Rewrite Manifests
Rewrite Manifests
While rewriteDataFiles focuses on optimizing the physical Parquet data, it does not optimize the metadata layer.
In a high-throughput streaming environment, Iceberg creates a new Manifest File for every single commit. If a streaming job commits every 10 seconds, it will generate over 8,000 tiny Manifest Files per day.
When an analyst executes a query, the compute engine must download and read all 8,000 of those Manifest Files just to figure out which Parquet files to scan. This creates a severe bottleneck in the Query Planning phase. The query might take 5 seconds to run, but 4 seconds of that was spent just reading fragmented metadata.
The solution is the RewriteManifests API.
Compacting the Metadata
The rewriteManifests action is a maintenance job that specifically targets the metadata layer. It completely ignores the physical Parquet data files.
The job reads the thousands of tiny, highly fragmented Manifest Files, consolidates their internal tracking pointers into memory, and writes out a single, perfectly sized Manifest File (typically around 8MB).
By replacing 8,000 tiny files with one optimized file, the query planning time drops from seconds to milliseconds. The compute engine can instantly download the single Manifest, evaluate its statistics, and proceed directly to data execution.
Diagram 1: Fragmented vs. Optimized Metadata

Manifest Clustering
Beyond simply reducing the number of files, rewriteManifests provides a powerful optimization technique known as Manifest Clustering.

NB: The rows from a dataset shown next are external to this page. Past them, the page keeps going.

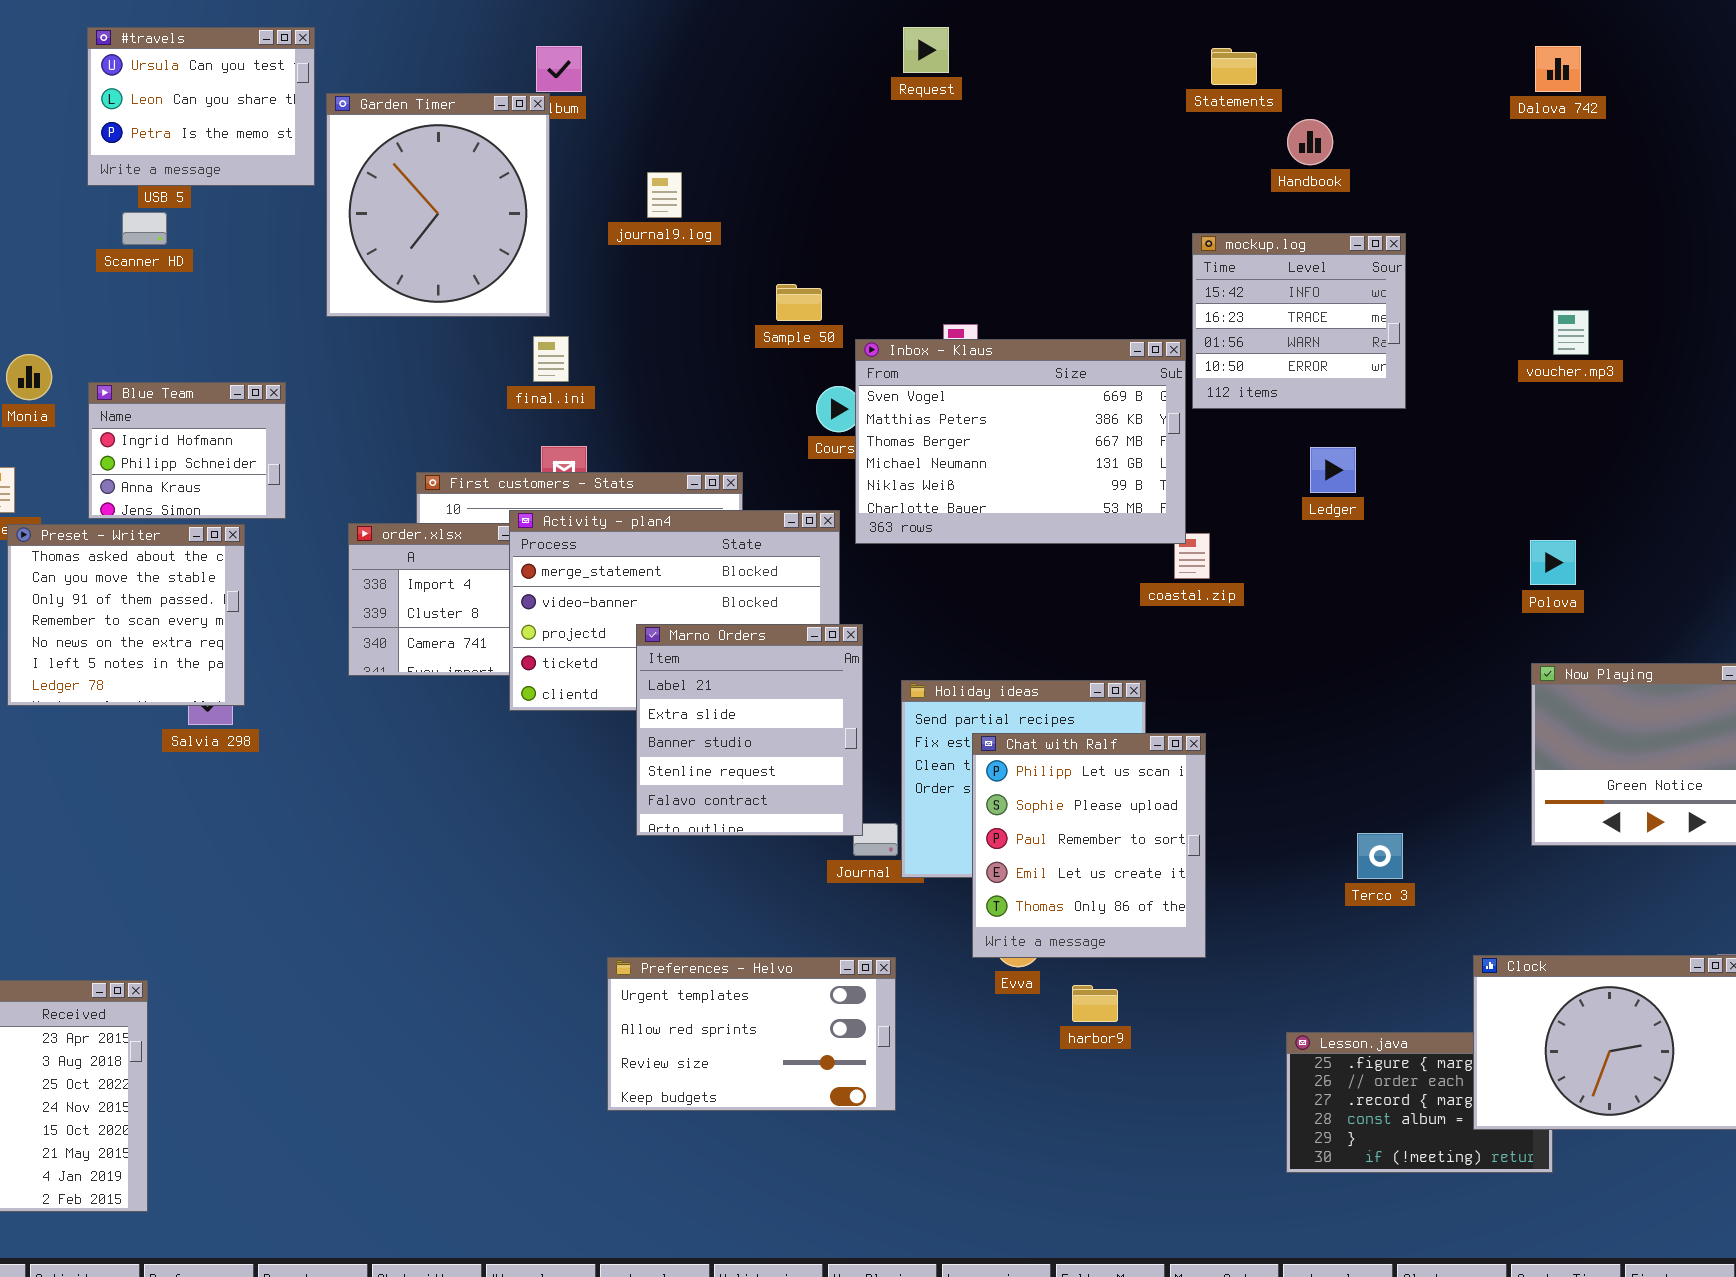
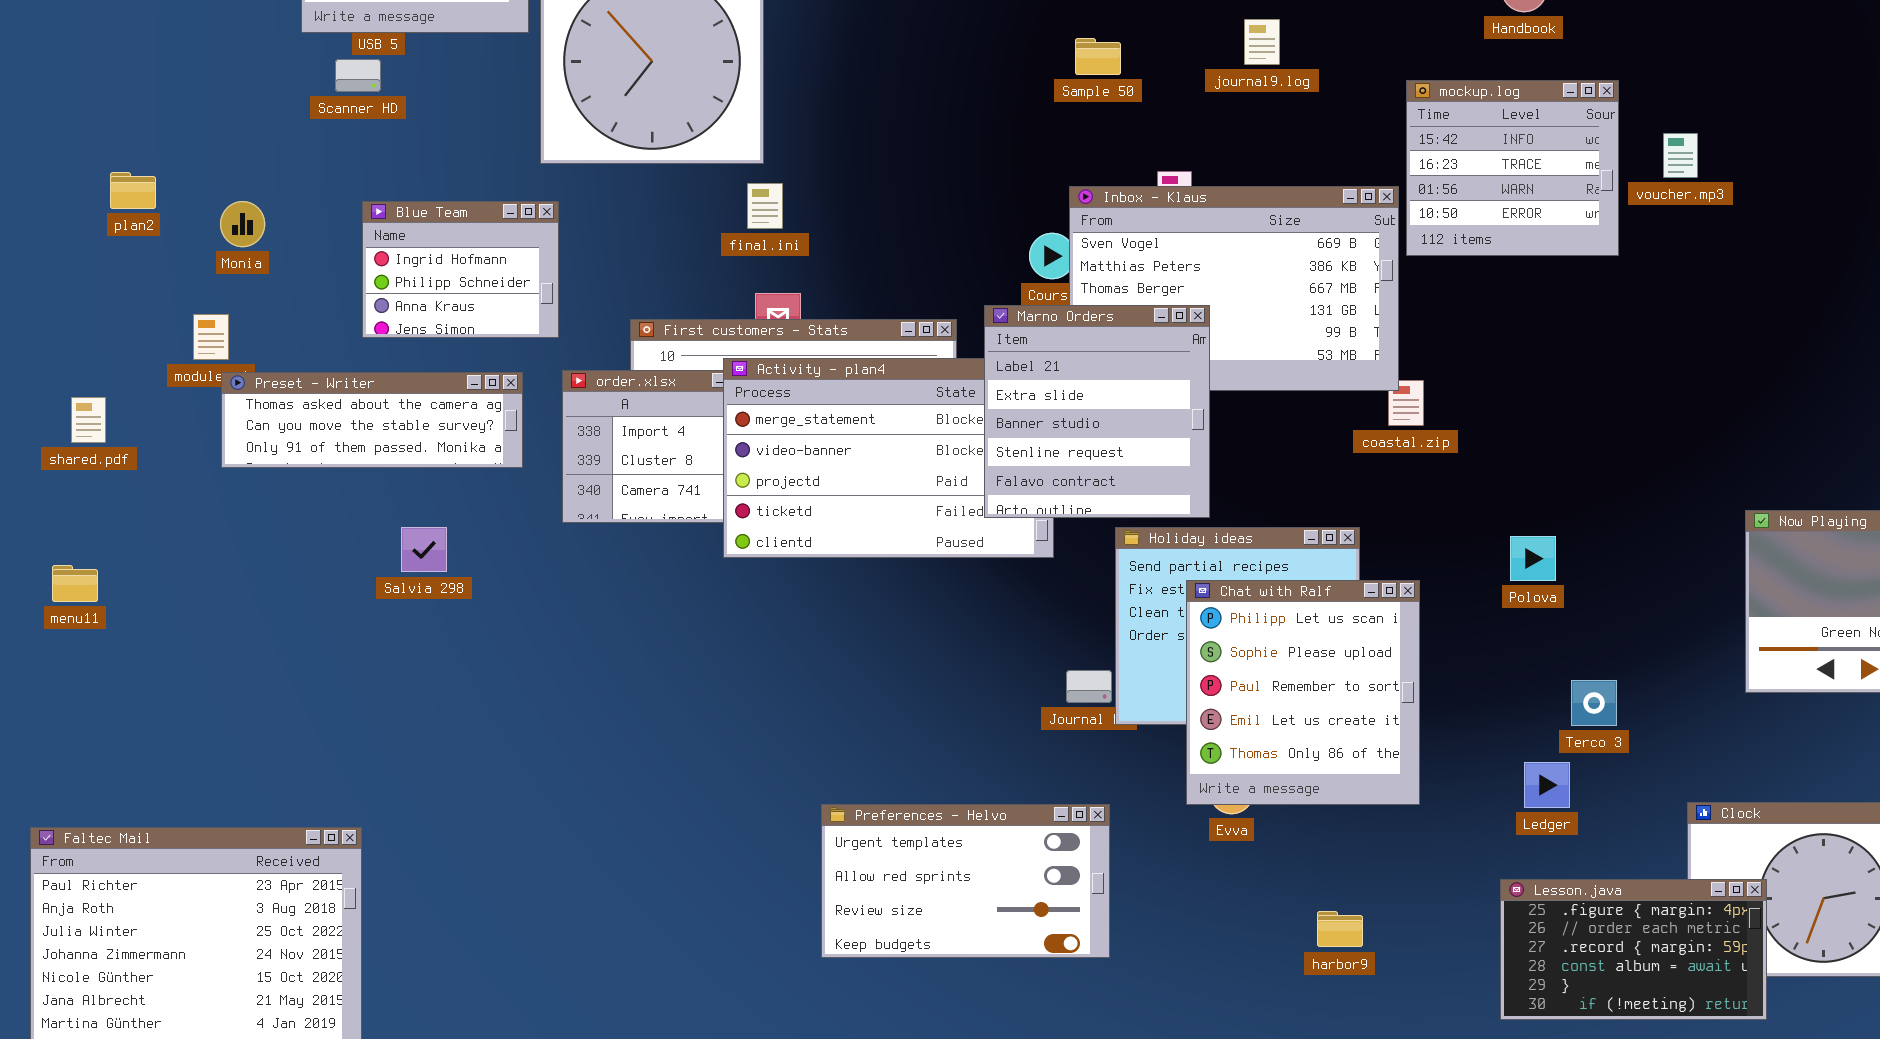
journal9.log: [647,172,682,218] -> [1244,19,1280,65], moved
Sample 50: [776,284,822,321] -> [1075,38,1121,75], moved
voucher.mp3: [1553,310,1589,355] -> [1663,133,1698,178], moved
Blue Team: [88,382,286,519] -> [362,201,559,338], moved
Ledger: [1310,447,1356,493] -> [1524,762,1570,808], moved
Preset - Writer: [7,524,245,706] -> [221,372,523,468], resized
Polova: [1530,540,1576,585] -> [1510,536,1556,581], moved
Marno Orders: [636,624,863,836] -> [984,305,1210,518], moved
harbor9: [1072,985,1118,1022] -> [1317,911,1363,947], moved
Lesson.java: [1286,1032,1553,1173] -> [1500,879,1767,1020], raised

Over time, data files belonging to different partitions (e.g., Year 2025 and Year 2026) might get tracked together inside the same fragmented Manifest Files. This means that if a query only asks for 2026 data, the engine is forced to read the Manifest and manually filter out the 2025 pointers.
When you execute rewriteManifests, Iceberg naturally clusters the data file pointers by partition. It will group all the pointers for the 2025 data files and write them into Manifest A. It will group all the pointers for the 2026 data files and write them into Manifest B.
Because the Manifest List tracks the min/max statistics for the Manifest Files themselves, the query engine can now look at the Manifest List and completely skip Manifest A, knowing it only contains 2025 data. By clustering the metadata, Iceberg unlocks massive efficiencies during predicate pushdown at the highest levels of the metadata tree.